The same couldn’t be said for the Online With Libraries program, which provides funding for library internet service, videoconferencing services and digital literacy training for library staff. Haines Borough Public Library director Patty Brown, who has testified and written letters to legislators, said the funding cut will drastically change internet access at the local library.

Thomas said there was nothing he could do about OWL funding.

“By the time I heard about OWL… pretty much both houses had zero on OWL so there was nothing we could do about it,” he said.

Thomas was also unable to stave off cuts to the local public health nurse office, largely because he was unaware they were happening. “I didn’t know about this until it was done; the public nurse vacancy here, they closed that. Had we known, maybe we’d been able to work on that, but it was something nobody brought to our attention, at least mine,” Thomas said.

Assembly member Friedenauer asked Thomas about the $45,000 annual contract he signed with the borough, and if he would continue working through summer and fall in some capacity.

“No,” Thomas replied, stating he had offered to go to Washington, D.C., if the borough wanted him to and that he would show U.S. Sen. Lisa Murkowski around when she comes to Haines for the 24th Annual Great Alaska Craft Beer and Home Brew Festival.

The borough’s request for proposals for the lobbyist job stated the contract is for a one-year period, and Thomas’s proposal stated “the agreement will terminate on December 31, 2016.”
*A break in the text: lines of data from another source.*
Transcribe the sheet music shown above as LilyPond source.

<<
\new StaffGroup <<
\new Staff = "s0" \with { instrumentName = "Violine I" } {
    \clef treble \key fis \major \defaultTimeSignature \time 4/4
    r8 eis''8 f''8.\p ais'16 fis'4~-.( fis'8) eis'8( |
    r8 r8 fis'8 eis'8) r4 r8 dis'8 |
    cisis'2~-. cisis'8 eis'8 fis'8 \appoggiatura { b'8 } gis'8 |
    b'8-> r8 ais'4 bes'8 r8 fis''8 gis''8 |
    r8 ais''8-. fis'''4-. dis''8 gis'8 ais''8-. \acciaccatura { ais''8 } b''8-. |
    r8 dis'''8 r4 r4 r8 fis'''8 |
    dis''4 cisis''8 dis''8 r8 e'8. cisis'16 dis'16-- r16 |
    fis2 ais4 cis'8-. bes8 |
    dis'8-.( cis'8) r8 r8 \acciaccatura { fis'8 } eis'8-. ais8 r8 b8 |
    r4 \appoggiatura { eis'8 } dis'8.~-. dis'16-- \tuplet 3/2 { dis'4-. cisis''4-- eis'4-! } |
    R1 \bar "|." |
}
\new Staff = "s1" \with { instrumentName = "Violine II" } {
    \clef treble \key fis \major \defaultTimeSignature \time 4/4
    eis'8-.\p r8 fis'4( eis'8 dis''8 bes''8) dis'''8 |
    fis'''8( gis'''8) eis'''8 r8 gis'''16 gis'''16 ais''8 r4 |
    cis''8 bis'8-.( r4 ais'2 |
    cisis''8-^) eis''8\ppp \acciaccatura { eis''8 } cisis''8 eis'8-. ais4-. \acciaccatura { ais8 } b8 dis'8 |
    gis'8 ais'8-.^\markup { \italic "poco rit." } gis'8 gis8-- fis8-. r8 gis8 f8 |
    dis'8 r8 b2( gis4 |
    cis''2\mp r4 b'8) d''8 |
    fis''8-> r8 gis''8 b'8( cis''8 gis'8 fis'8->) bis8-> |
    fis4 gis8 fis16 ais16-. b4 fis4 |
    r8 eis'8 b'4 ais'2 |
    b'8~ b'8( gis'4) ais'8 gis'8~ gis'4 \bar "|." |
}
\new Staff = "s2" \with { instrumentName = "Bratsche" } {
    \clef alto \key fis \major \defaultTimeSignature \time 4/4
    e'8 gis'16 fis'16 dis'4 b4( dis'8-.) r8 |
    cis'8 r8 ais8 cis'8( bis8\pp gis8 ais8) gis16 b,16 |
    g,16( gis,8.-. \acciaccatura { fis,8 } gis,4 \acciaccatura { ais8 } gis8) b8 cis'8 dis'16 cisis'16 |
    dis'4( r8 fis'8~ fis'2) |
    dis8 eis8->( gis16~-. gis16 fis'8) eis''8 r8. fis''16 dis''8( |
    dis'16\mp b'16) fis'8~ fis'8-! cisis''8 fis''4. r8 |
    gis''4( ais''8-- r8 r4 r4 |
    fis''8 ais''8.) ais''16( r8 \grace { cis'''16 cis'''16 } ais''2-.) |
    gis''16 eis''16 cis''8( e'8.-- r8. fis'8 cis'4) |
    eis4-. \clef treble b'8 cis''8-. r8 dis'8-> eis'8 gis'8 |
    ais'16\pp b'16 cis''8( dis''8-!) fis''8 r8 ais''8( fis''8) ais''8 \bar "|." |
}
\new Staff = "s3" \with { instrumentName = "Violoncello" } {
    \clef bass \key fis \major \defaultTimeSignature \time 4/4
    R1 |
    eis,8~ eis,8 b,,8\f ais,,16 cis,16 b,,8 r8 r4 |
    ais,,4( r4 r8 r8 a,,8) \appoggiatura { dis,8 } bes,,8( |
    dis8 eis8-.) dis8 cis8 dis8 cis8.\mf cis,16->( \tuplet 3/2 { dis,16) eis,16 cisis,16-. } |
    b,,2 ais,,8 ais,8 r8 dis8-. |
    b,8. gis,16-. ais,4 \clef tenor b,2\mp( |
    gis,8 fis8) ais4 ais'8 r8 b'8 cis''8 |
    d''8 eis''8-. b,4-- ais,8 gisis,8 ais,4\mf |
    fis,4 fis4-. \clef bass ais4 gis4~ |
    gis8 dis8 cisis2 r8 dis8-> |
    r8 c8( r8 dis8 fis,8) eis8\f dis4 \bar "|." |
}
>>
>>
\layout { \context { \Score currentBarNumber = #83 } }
Contracts are typically for the session only, Thomas said. “I’m a Haines boy. I’ll do what I need to do from Haines,” he said.

Mayor Jan Hill said in a recent interview that after spending time with Thomas in Juneau sitting in on hearings and meeting legislators, she would advocate for hiring him again as lobbyist.
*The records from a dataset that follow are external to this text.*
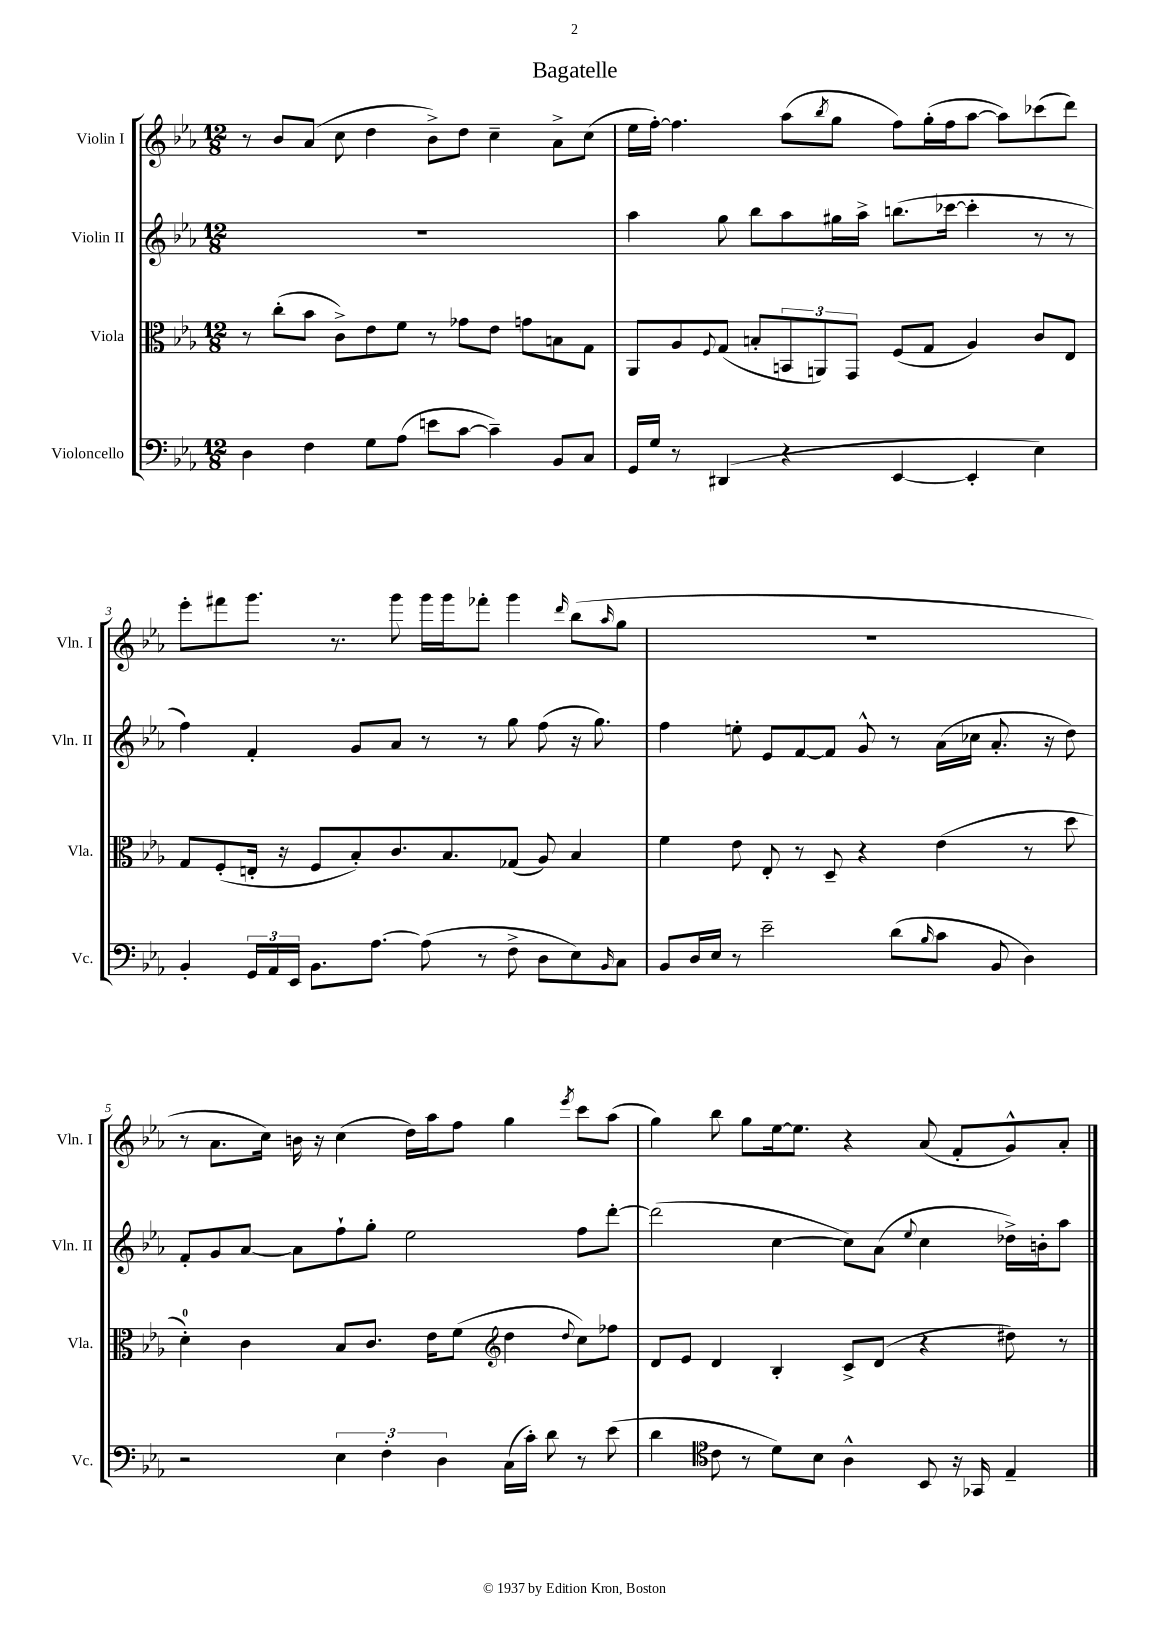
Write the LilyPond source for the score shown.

\header { title = "Bagatelle" }
<<
\new StaffGroup <<
\new Staff = "s0" \with { instrumentName = "Violin I" shortInstrumentName = "Vln. I" } {
    \clef treble \key ees \major \numericTimeSignature \time 12/8
    r8 bes'8 aes'8( c''8 d''4 bes'8->) d''8 c''4-- aes'8-> c''8( |
    ees''16 f''16~-.) f''4. aes''8( \acciaccatura { bes''8 } g''8 f''8) g''16-.( f''16 aes''8~ aes''8) ces'''8( d'''8) |
    ees'''8-. fis'''8 g'''8. r8. g'''8 g'''16 g'''16 fes'''8-. g'''4 \grace { d'''16 } bes''8( \grace { aes''16 } g''8 |
    R1. |
    r8 aes'8. c''16) b'16 r16 c''4( d''16) aes''16 f''8 g''4 \acciaccatura { ees'''8 } c'''8 aes''8( |
    g''4) bes''8 g''8 ees''16~ ees''8. r4 aes'8( f'8-. g'8-^) aes'8-. \bar "|." |
}
\new Staff = "s1" \with { instrumentName = "Violin II" shortInstrumentName = "Vln. II" } {
    \clef treble \key ees \major \numericTimeSignature \time 12/8
    R1. |
    aes''4 g''8 bes''8 aes''8 gis''16 aes''16-> b''8.( ces'''16~ ces'''4-. r8 r8 |
    f''4) f'4-. g'8 aes'8 r8 r8 g''8 f''8( r16 g''8.) |
    f''4 e''8-. ees'8 f'8~ f'8 g'8-^ r8 aes'16( ces''16 aes'8.-. r16 d''8) |
    f'8-. g'8 aes'8~ aes'8 f''8-! g''8-. ees''2 f''8 d'''8~-. |
    d'''2( c''4~ c''8) aes'8( \appoggiatura { ees''8 } c''4 des''16->) b'16-. aes''8 \bar "|." |
}
\new Staff = "s2" \with { instrumentName = "Viola" shortInstrumentName = "Vla." } {
    \clef alto \key ees \major \numericTimeSignature \time 12/8
    r8 c''8-.( bes'8 c'8->) ees'8 f'8 r8 ges'8 ees'8 g'8 b8 g8 |
    aes,8 aes8 \appoggiatura { f8 } g8( b8-. \tuplet 3/2 { b,8 a,8) g,8 } f8( g8 aes4) c'8 ees8 |
    g8 f8-.( e16-. r16 f8 bes8-.) c'8. bes8. ges8( aes8) bes4 |
    f'4 ees'8 ees8-. r8 d8-- r4 ees'4( r8 d''8 |
    d'4-0-.) c'4 bes8 c'8. ees'16 f'8( \clef treble d''4 \appoggiatura { d''8 } c''8) fes''8 |
    d'8 ees'8 d'4 bes4-. c'8-> d'8( r4 dis''8) r8 \bar "|." |
}
\new Staff = "s3" \with { instrumentName = "Violoncello" shortInstrumentName = "Vc." } {
    \clef bass \key ees \major \numericTimeSignature \time 12/8
    d4 f4 g8 aes8( e'8 c'8~ c'4--) bes,8 c8 |
    g,16 g16 r8 dis,4( r4 ees,4~ ees,4-. ees4) |
    bes,4-. \tuplet 3/2 { g,16 aes,16 ees,16 } bes,8. aes8.~ aes8( r8 f8-> d8 ees8) \grace { bes,16 } c8 |
    bes,8 d16 ees16 r8 ees'2-- d'8( \grace { bes16 } c'8 bes,8 d4) |
    r2 \tuplet 3/2 { ees4 f4-. d4 } c16( c'16-.) d'8 r8 ees'8( |
    d'4 \clef tenor c'8 r8 d'8) bes8 aes4-^ bes,8 r16 ges,16 ees4-- \bar "|." |
}
>>
>>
“I understand why people weren’t sure that this was money well spent, but I still believe it was and I would do it again in a minute, because the value of having someone down there is great. The value of having someone like Bill Thomas there is huge,” Hill said.
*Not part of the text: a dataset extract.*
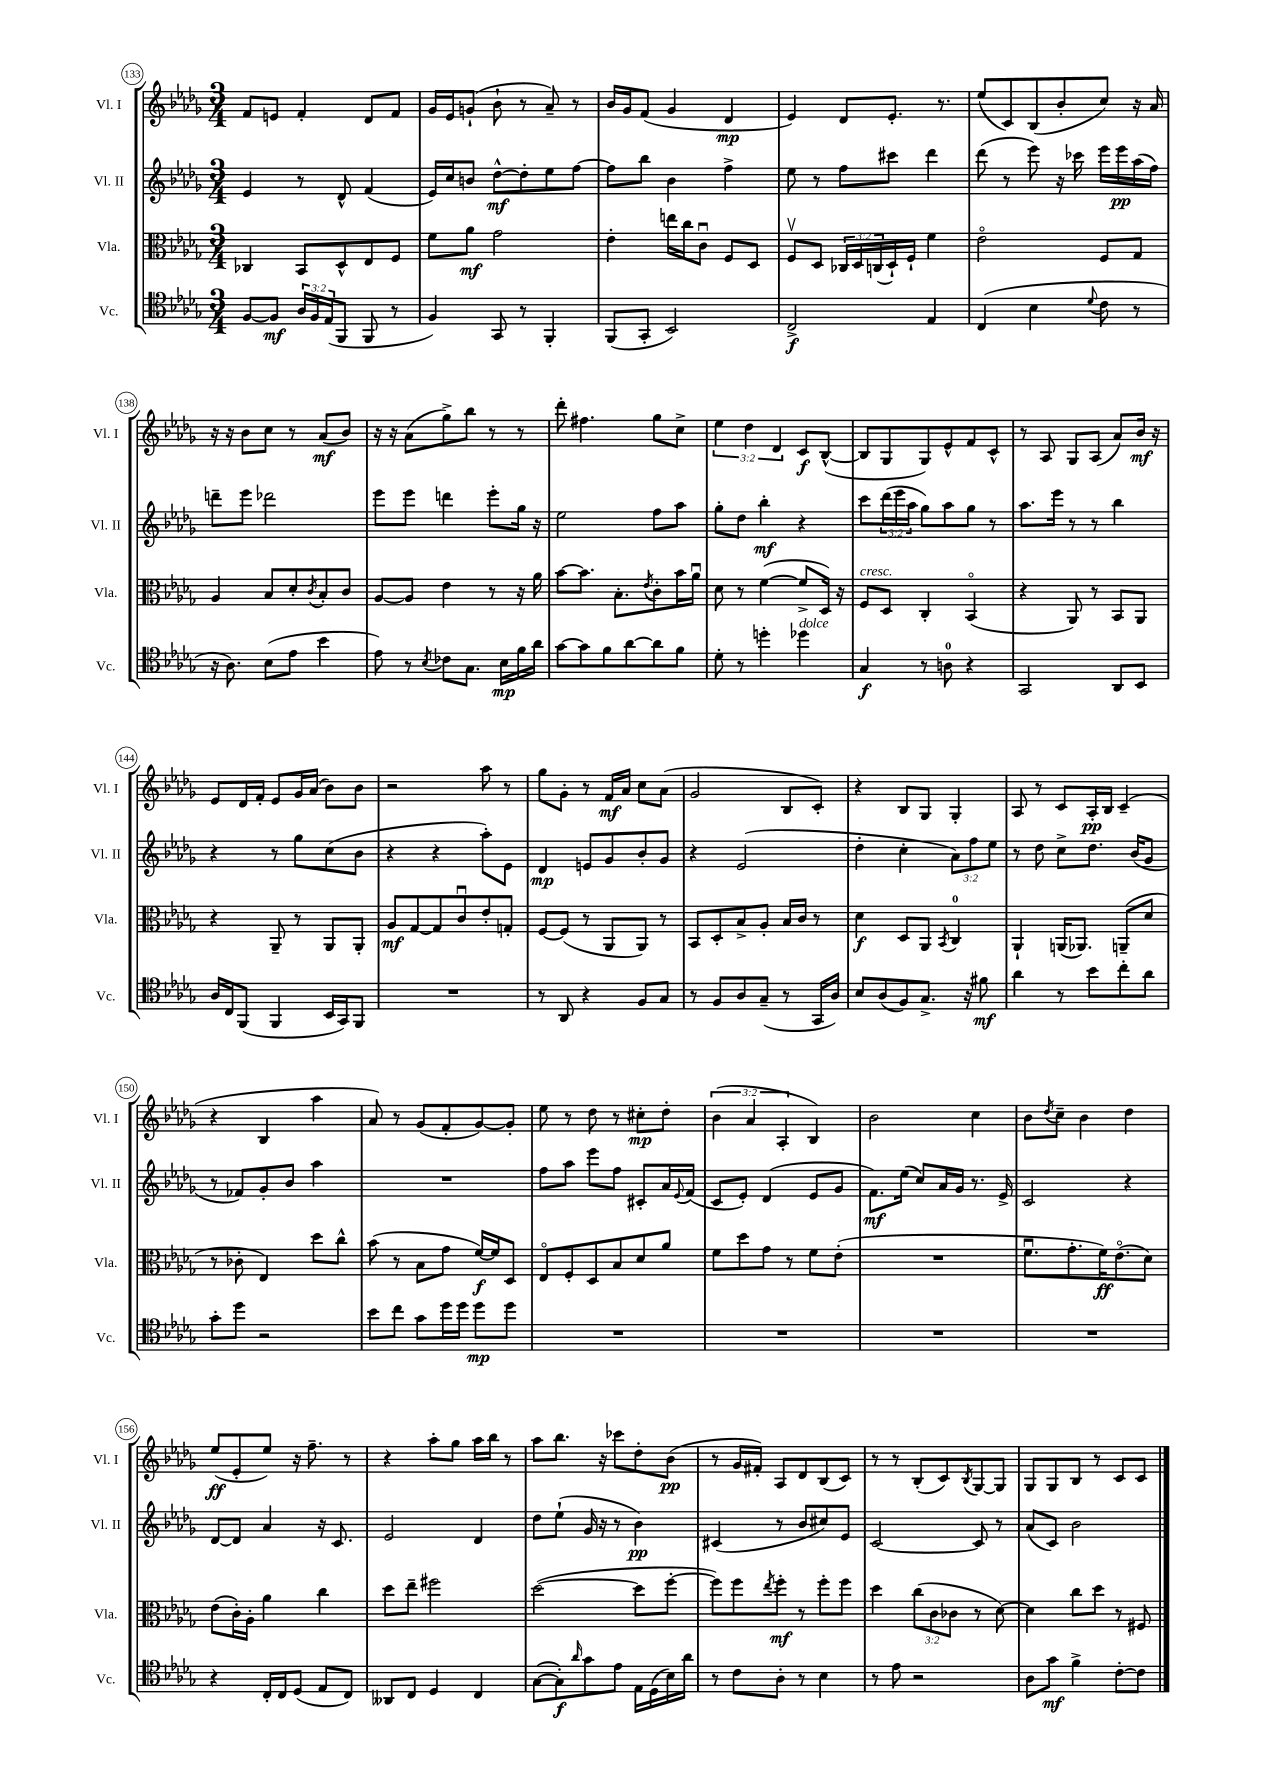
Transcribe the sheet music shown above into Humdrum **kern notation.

“We had as many or more meetings in the hallways than we did in peoples’ offices, just because it was Bill. Everybody knows him. They would see us in the hall waiting for our next meeting or we were talking with somebody else, and pretty soon we’d have five or six people standing there and we’re all talking about things. Those people have votes, too,” Hill added.

Some assembly members have been less enthused about Thomas’ performance, including Ron Jackson, who recently said he’s seen “no evidence” Thomas’s presence in Juneau has benefited Haines at all.

Assembly member Tresham Gregg is also less than impressed. When asked after Thomas’s legislative update whether he thought the lobbyist was a good investment, Gregg responded with a direct “No.”

“I don’t think that really the monitoring of the situation did anything other than just monitor the situation. There was no outcome that was necessarily beneficial to Haines in particular, other than maybe the wastewater treatment plant money, which I guess is still in the budget,” he said.

Gregg said he isn’t opposed to keeping some money for lobbying in the current budget the assembly is working on, but he would like to see it used more creatively. “It doesn’t necessarily mean we have to hire a particular lobbyist. It could be for some kind of citizen effort to get something off the ground,” he said.